High expectations about economic data regarding the jobs market and regional manufacturing prompted US stock future indexes to hover in value on Thursday
Friday, June 20, 2014
After four consecutive days of gains, the S&P touched an all-time high on Wednesday, when it also marked its largest rise in almost one month. The index' gains on Wednesday were linked with the Fed suggesting borrowing costs will rise more quickly next year. Just after 10 a.m. in New York, the Nasdaq dropped 0.1%, a gain of 4.14 points to 4,358.75; the S&P 500 moderately rose 0.06%, a climb of 1.25 points to 1,958.23; and the Dow fell 0.08%, a drop of 14.36 points to 16,920.98.

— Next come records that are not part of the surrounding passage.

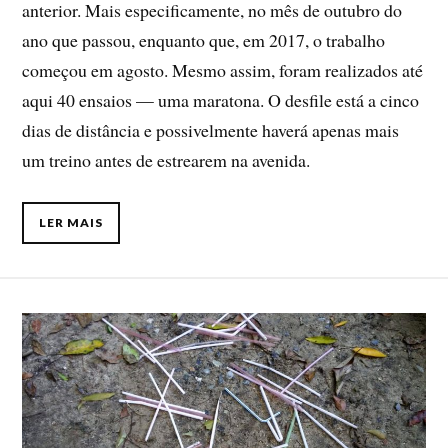
anterior. Mais especificamente, no mês de outubro do
ano que passou, enquanto que, em 2017, o trabalho
começou em agosto. Mesmo assim, foram realizados até
aqui 40 ensaios — uma maratona. O desfile está a cinco
dias de distância e possivelmente haverá apenas mais
um treino antes de estrearem na avenida.
LER MAIS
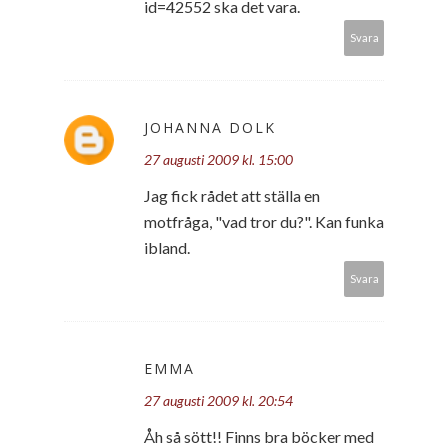
id=42552 ska det vara.
Svara
JOHANNA DOLK
27 augusti 2009 kl. 15:00
Jag fick rådet att ställa en
motfråga, "vad tror du?". Kan funka
ibland.
Svara
EMMA
27 augusti 2009 kl. 20:54
Åh så sött!! Finns bra böcker med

The Fed decision on Wednesday to taper monthly asset purchases by $10 billion proved to be beneficial to European stocks. Fed chair Janet Yellen said on Wednesday that policy makers recognized the US economy was developing, which validated the monthly asset purchase reduction as the Fed aims to close the economy-spurring program by the end of this year.
Now standing at $35 billion per month, the stimulus program might close in the third quarter. During each of the five meetings thus far this year, the Fed's policy makers have slashed monthly purchases by $10 billion.

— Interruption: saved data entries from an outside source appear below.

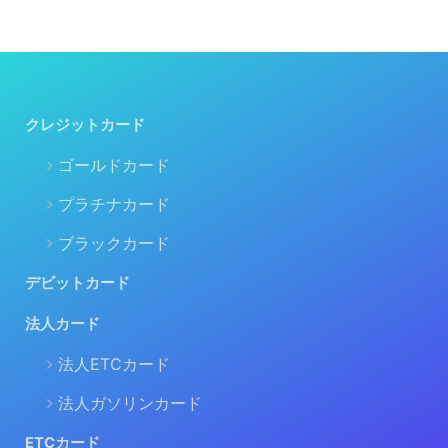
クレジットカード
ゴールドカード
プラチナカード
ブラックカード
デビットカード
法人カード
法人ETCカード
法人ガソリンカード
ETCカード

Jobless claims drop to 2007 lows
For week ended June 14, the US Department of Labor announced applications for unemployment insurance fell by 6,000 to amount to 312,000, according to Bloomberg. The number of people collect unemployment fell to its lowest rate since 2007. Household purchases are on the rise and companies are increasingly hiring. Expansion of payrolls is driving toward its strongest year since 1999.
Manufacturing gains in metropolitan Philadelphia
The Philadelphia Fed said area manufacturing is on the rise this month. Three key metrics – general activity, new orders and shipments – all pushed higher, marking the fourth consecutive month of gains. Those figures also gained from May to June.

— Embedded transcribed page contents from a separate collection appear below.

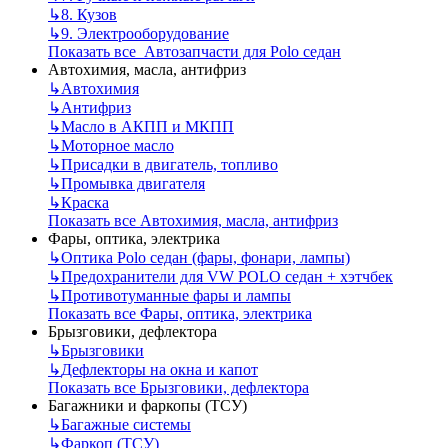
↳
8. Кузов
↳
9. Электрооборудование
Показать все Автозапчасти для Polo седан
Автохимия, масла, антифриз
↳
Автохимия
↳
Антифриз
↳
Масло в АКПП и МКПП
↳
Моторное масло
↳
Присадки в двигатель, топливо
↳
Промывка двигателя
↳
Краска
Показать все Автохимия, масла, антифриз
Фары, оптика, электрика
↳
Оптика Polo седан (фары, фонари, лампы)
↳
Предохранители для VW POLO седан + хэтчбек
↳
Противотуманные фары и лампы
Показать все Фары, оптика, электрика
Брызговики, дефлектора
↳
Брызговики
↳
Дефлекторы на окна и капот
Показать все Брызговики, дефлектора
Багажники и фаркопы (ТСУ)
↳
Багажные системы
↳
Фаркоп (ТСУ)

The manufacturing companies that answered the Philadelphia Fed's survey also noted they are increasingly hiring. They hold a brighter outlook for future activity as well, which indicates an air of optimism for the next 180-day period. The forward-looking component of the poll was particular to the most recent survey considering the first half of the year is set to close in 10-plus days.